Тебе одиноко. Ты никогда не спишь.
Ты имитируешь отдых на вираже.

Не принимая слабость,
устав рычать,
ты вдохновляешься колой, жуешь жару.
Тебе одиноко. Ты закрываешь чат
и удаляешь профиль vkontakte.ru.


НЕТ ДОРОГИ

Нет дороги длинней,
чем дорога назад.
Паруса
обвисают, как кожа на брюхе голодной собаки.
Нет дороги длинней,
чем дорога.
Любая.
Ты сам
порождение слуха, и слухов, и лишней бумаги.

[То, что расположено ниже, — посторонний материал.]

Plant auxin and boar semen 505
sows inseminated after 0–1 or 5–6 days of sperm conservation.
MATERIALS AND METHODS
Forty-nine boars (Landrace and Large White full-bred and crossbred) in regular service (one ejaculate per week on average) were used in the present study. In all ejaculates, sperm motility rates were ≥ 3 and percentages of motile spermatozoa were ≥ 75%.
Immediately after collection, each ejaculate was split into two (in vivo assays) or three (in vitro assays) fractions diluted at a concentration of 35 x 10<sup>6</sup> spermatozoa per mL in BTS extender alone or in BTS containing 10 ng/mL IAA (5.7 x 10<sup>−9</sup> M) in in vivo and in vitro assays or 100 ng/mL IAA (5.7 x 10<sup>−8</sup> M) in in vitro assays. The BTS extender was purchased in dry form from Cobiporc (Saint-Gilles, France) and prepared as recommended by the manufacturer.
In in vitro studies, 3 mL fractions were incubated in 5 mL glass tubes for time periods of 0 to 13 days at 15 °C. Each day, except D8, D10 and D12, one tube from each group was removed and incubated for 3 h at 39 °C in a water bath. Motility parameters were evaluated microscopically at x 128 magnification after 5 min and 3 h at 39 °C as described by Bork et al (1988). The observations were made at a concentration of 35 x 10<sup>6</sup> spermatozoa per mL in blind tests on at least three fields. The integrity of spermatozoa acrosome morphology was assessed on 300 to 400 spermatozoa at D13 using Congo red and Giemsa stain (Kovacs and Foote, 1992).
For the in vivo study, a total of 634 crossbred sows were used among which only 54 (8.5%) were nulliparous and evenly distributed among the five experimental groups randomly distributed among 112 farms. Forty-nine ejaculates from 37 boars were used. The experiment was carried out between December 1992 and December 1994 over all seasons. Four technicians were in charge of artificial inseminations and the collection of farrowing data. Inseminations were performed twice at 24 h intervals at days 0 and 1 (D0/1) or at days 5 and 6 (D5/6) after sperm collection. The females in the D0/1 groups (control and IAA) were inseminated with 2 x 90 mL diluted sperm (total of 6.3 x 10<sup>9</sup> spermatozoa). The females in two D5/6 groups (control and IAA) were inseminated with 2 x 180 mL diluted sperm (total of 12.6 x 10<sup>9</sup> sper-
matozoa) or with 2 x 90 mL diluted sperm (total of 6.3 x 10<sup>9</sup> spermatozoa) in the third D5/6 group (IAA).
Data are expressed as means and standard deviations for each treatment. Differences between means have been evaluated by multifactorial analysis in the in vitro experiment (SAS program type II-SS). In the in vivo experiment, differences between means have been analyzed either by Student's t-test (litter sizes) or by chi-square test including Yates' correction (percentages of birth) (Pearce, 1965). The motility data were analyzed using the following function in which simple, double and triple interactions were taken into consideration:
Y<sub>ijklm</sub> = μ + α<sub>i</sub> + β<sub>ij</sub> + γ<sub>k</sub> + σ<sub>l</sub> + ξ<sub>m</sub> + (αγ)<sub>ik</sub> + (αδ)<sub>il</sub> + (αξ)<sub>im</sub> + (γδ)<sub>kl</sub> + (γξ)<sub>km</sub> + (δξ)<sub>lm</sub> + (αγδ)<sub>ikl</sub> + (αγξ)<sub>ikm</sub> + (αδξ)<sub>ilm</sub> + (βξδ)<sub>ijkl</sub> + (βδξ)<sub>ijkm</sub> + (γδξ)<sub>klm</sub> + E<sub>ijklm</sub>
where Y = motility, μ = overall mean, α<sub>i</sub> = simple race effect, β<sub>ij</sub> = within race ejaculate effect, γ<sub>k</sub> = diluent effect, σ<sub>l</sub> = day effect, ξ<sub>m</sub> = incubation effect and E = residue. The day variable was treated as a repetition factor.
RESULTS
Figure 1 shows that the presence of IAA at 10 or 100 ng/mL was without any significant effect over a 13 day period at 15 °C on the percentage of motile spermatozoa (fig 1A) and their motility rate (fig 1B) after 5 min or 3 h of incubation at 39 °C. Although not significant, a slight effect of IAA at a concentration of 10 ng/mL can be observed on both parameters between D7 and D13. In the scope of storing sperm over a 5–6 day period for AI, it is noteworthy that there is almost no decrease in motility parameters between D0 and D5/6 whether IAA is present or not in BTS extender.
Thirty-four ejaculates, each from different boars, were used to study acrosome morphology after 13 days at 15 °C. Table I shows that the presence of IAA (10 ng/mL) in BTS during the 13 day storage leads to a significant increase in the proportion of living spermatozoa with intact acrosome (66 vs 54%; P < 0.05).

Засыхающий тополь рассказывал сказки корням,
грелся вечер в желе подозрительно чистого солнца.
Нет дороги длинней,
чем дорога по брошенным дням.
Нет дороги родней,
потому что ты памятью сросся

с каждым рейсом,
обидой,
плацкартой,
немытой рукой,
с каждой девушкой в тамбуре,
с каждым кондуктором строгим.


ЯБЛОЧКО

Иногда начинаешь – не о чем говорить.
Вьешься себе, как Вертер, как дождевая нить.
Как расписная дура,
как взбитый чай.
Иногда начинаешь – кажется невзначай.

Иногда начинаешь – хочется отыскать:
-Бога,
-наивность,
-душу,
-ребро холста.
Поезд. Границу. Деньги.
Печаль до дна.
Находишь –
одни глаголы во временах.

Иногда начинаешь – думая, что любим.
Целуешь кого-то прям-таки в светлый нимб.
Потом умираешь,
ищешь чулан/чердак,
и все бесконечно,
и невозможно так,

как больше не будет
– больше нигде ни с кем –
и боль заглушает придурь твоих поэм.
И ты начинаешь:
– …яблочко, не катись…
И ты понимаешь, что же такое жизнь.
Нет дороги длинней, чем дорога назад, дорогой.
Нет дороги длинней, чем дороги, дороги, дороги.